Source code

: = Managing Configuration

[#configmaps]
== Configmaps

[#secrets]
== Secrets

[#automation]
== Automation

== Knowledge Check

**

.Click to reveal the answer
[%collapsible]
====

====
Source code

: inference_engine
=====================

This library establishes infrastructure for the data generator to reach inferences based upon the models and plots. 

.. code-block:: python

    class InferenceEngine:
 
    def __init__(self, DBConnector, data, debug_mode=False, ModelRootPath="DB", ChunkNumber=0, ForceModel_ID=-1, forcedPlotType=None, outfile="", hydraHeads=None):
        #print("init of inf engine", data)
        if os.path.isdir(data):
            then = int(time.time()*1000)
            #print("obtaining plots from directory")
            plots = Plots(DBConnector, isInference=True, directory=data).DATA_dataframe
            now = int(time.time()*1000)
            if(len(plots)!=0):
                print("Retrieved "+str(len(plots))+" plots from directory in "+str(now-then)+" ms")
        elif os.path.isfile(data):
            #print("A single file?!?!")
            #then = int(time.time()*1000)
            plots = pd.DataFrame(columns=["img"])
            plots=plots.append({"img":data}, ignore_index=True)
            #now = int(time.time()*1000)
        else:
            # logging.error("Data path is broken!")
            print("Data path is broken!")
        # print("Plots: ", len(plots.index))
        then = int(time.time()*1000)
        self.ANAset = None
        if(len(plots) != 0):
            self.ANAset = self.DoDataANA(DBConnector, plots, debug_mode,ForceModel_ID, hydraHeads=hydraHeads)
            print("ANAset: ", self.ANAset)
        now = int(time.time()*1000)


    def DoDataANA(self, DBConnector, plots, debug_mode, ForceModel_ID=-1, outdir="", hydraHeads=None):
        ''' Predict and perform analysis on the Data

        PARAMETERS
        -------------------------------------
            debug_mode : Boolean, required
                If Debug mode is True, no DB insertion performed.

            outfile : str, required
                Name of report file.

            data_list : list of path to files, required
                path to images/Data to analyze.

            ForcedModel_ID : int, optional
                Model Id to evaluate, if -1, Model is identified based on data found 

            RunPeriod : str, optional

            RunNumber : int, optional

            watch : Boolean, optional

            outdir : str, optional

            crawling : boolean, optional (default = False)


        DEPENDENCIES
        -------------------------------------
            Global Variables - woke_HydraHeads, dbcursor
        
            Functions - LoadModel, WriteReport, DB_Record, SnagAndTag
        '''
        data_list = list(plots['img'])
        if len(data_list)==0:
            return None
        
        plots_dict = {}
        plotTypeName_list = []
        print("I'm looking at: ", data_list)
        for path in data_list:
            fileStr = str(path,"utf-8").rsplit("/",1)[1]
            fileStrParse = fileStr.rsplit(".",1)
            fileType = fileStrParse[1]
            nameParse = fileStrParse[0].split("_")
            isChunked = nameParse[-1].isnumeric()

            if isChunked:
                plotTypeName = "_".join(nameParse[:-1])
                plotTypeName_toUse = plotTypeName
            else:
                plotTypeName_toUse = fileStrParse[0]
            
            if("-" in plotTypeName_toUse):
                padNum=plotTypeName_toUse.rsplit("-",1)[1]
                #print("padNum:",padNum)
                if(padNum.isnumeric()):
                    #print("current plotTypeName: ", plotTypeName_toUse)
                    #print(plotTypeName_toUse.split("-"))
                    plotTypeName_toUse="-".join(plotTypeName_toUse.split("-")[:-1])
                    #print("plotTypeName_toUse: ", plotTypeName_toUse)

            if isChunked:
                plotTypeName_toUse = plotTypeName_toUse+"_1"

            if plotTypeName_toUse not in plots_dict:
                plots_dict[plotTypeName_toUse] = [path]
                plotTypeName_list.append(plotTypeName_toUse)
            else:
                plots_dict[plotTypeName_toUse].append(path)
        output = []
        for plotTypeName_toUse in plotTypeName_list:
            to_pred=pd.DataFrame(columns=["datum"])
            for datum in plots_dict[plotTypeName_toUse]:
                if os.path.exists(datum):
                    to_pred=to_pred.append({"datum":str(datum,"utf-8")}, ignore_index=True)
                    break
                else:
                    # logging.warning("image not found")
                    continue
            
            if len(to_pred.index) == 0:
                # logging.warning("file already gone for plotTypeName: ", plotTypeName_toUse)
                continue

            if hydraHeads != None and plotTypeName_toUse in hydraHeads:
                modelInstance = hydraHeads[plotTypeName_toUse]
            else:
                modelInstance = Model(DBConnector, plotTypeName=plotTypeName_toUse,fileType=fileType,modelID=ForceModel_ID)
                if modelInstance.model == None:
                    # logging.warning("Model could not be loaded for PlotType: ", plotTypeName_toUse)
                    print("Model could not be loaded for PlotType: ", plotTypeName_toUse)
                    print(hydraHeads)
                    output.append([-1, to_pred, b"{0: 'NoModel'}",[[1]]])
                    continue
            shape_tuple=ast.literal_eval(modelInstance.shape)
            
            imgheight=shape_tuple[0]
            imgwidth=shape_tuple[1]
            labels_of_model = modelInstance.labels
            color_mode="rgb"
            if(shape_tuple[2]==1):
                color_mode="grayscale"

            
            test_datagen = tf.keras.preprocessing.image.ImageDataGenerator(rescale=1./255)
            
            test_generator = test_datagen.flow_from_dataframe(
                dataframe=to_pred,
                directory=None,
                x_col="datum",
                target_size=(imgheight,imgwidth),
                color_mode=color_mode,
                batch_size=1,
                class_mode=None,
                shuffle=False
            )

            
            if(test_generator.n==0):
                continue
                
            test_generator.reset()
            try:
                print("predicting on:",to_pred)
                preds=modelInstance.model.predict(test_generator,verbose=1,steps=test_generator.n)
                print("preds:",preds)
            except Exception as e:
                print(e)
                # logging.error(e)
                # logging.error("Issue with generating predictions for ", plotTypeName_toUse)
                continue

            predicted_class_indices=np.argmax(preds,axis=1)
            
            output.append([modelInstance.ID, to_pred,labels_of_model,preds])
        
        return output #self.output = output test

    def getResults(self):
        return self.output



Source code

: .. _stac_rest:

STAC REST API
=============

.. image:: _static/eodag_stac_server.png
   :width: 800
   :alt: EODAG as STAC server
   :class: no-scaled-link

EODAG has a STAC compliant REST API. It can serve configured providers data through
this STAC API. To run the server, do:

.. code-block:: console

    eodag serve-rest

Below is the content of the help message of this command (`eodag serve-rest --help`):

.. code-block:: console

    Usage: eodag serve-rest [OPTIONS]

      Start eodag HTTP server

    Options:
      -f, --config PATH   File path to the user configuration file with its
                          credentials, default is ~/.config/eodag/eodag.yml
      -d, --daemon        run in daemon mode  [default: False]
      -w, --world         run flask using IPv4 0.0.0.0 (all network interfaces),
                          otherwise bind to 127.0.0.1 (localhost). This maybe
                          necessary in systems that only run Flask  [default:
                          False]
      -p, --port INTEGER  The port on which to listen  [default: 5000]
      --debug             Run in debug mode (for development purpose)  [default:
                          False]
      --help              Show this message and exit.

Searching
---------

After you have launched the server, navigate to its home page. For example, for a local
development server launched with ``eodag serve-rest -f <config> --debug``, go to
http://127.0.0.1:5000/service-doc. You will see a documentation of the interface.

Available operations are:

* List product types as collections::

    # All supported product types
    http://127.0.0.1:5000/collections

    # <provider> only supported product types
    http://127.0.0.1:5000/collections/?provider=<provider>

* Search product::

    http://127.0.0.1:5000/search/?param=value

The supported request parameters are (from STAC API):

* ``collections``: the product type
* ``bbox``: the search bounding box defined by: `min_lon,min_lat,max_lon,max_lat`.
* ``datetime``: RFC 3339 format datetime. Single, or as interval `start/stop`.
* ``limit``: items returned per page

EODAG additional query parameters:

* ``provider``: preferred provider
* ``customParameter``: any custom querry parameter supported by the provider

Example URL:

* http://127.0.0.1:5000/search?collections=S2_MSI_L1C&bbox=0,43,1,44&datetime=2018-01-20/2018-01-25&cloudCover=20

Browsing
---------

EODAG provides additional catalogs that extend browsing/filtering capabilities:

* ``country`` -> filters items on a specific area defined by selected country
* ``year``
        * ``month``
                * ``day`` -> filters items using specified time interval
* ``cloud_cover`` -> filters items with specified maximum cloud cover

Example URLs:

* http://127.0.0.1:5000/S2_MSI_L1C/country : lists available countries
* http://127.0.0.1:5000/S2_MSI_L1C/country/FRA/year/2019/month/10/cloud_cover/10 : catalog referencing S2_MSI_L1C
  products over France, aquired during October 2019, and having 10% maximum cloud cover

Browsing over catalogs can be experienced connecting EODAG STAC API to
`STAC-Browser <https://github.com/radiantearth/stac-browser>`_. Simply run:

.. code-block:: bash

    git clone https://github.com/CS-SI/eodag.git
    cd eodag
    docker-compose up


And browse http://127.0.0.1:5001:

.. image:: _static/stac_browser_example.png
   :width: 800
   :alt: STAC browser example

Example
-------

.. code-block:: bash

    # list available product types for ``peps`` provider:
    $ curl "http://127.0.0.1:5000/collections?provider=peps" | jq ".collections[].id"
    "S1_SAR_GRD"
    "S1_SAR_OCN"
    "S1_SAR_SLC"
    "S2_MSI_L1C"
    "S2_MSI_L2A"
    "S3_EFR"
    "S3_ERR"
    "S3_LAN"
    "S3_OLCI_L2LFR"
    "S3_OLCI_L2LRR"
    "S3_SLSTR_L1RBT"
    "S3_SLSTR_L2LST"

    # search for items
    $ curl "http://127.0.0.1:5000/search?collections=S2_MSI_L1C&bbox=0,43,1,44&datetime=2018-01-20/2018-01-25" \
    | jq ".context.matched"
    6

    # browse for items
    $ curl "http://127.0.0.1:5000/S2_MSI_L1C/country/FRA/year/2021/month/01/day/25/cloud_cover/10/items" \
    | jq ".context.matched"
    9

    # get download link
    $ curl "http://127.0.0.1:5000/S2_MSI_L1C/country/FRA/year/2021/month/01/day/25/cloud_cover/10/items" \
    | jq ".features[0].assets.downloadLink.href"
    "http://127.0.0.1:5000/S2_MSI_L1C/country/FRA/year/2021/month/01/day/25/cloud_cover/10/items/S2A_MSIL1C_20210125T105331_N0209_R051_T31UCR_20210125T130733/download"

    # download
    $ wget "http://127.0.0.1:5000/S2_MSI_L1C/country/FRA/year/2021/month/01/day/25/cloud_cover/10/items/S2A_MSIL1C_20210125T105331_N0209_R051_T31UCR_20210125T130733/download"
· · · ·
_WHAT THE EXERCISE ASKS_:
All that is wanted is a faithful reproduction of the line above with "[#automation]", the line with "This library establishes", and every line in between.

_RESPONSE FOR THIS EXERCISE_:
[#automation]
== Automation

== Knowledge Check

**

.Click to reveal the answer
[%collapsible]
====

====
Source code

: inference_engine
=====================

This library establishes infrastructure for the data generator to reach inferences based upon the models and plots. 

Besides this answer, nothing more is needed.